During the last 20 minutes of any visit to Garon, the patients are encouraged to go into a quiet room with big easy chairs and dimmed lights and participate in visualization, progressive muscle relaxation and deep-breathing exercises.

Some people are reluctant or feel awkward, Oshana said, but she is finding more people are open to the idea of doing meditation for stress management than once was the case.

Some of that may be because of media attention that has been given to such figures as Dr. Dean Ornish, a nationally recognized heart-disease specialist, who has long made meditation an essential part of his program for reversing heart disease.

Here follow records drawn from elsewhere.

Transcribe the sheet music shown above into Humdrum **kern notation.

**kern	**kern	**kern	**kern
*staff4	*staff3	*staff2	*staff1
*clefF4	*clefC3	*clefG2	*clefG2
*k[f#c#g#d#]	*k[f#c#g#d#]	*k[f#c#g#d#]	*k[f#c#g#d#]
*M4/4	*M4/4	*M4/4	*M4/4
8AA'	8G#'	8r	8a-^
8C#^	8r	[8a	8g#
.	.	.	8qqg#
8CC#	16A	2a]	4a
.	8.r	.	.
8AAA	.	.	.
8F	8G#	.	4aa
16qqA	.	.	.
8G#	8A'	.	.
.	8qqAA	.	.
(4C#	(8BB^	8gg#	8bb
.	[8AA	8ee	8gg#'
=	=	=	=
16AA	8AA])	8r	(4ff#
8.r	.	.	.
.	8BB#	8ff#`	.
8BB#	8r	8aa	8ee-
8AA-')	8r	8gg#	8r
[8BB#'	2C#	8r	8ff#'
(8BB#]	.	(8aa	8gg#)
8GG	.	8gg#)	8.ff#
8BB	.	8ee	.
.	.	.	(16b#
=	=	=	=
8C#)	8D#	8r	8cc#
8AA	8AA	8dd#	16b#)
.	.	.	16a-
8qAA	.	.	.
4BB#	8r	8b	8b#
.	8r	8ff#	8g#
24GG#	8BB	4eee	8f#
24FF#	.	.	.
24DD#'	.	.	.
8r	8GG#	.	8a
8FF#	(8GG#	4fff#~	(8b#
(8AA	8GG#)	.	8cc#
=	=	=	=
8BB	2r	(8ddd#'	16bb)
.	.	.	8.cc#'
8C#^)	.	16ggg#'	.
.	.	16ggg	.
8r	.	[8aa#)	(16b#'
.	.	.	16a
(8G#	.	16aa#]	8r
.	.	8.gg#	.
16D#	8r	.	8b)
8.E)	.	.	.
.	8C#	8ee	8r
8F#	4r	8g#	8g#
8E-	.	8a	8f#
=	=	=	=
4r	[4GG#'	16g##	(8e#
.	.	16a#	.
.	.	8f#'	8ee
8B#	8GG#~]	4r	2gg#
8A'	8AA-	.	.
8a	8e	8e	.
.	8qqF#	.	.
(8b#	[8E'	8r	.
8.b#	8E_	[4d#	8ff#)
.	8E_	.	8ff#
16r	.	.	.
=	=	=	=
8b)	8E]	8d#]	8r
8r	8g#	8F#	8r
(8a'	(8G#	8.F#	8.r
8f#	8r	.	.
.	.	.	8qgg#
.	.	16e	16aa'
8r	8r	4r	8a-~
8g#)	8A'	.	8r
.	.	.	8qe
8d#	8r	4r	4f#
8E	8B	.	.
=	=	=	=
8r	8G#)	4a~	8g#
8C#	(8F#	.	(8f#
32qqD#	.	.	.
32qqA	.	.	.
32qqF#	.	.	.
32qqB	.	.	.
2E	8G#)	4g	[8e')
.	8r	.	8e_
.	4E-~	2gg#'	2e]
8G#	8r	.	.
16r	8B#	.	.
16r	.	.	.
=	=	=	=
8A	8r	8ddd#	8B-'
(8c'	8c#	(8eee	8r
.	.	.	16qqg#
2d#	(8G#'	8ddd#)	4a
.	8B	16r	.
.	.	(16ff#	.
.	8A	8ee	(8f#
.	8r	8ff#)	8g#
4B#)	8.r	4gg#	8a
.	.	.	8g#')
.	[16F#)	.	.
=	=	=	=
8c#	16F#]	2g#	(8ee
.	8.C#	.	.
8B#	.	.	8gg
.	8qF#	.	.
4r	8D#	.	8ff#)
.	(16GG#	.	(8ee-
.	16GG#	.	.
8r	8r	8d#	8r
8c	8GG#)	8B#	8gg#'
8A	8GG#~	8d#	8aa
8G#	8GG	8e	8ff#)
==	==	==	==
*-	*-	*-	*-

Trudy Ray, a 20-year meditator who moved back to Louisville in recent years to care for one of her parents, said she saw signs of greater local acceptance of secular meditation as a tool for health management when she brought in a meditation expert for a weekend workshop last year and attracted 298 participants.

She plans to do it again in June.

Contrary to popular belief, not everyone who grows up in Asia learns meditation.

Dr. Shiela Thyparambil Mathew, who recently retired from her Louisville anesthesiology practice, grew up in southern India in a Christian family and didn't have any exposure to the Eastern philosophies that support meditation as a practice.

But in the late 1990s, she decided to see what she could learn and studied with Dr. James S. Gordon, a psychiatrist who directs the Center for Mind-Body Medicine in Washington, D.C.

Eventually, she led meditation training sessions for Norton Healthcare employees and for patients of the Norton Cancer Resource Center.

She has come to believe that a variety of meditation techniques, including guided imagery, movement to music or sitting and looking at something beautiful, can be helpful and healthful.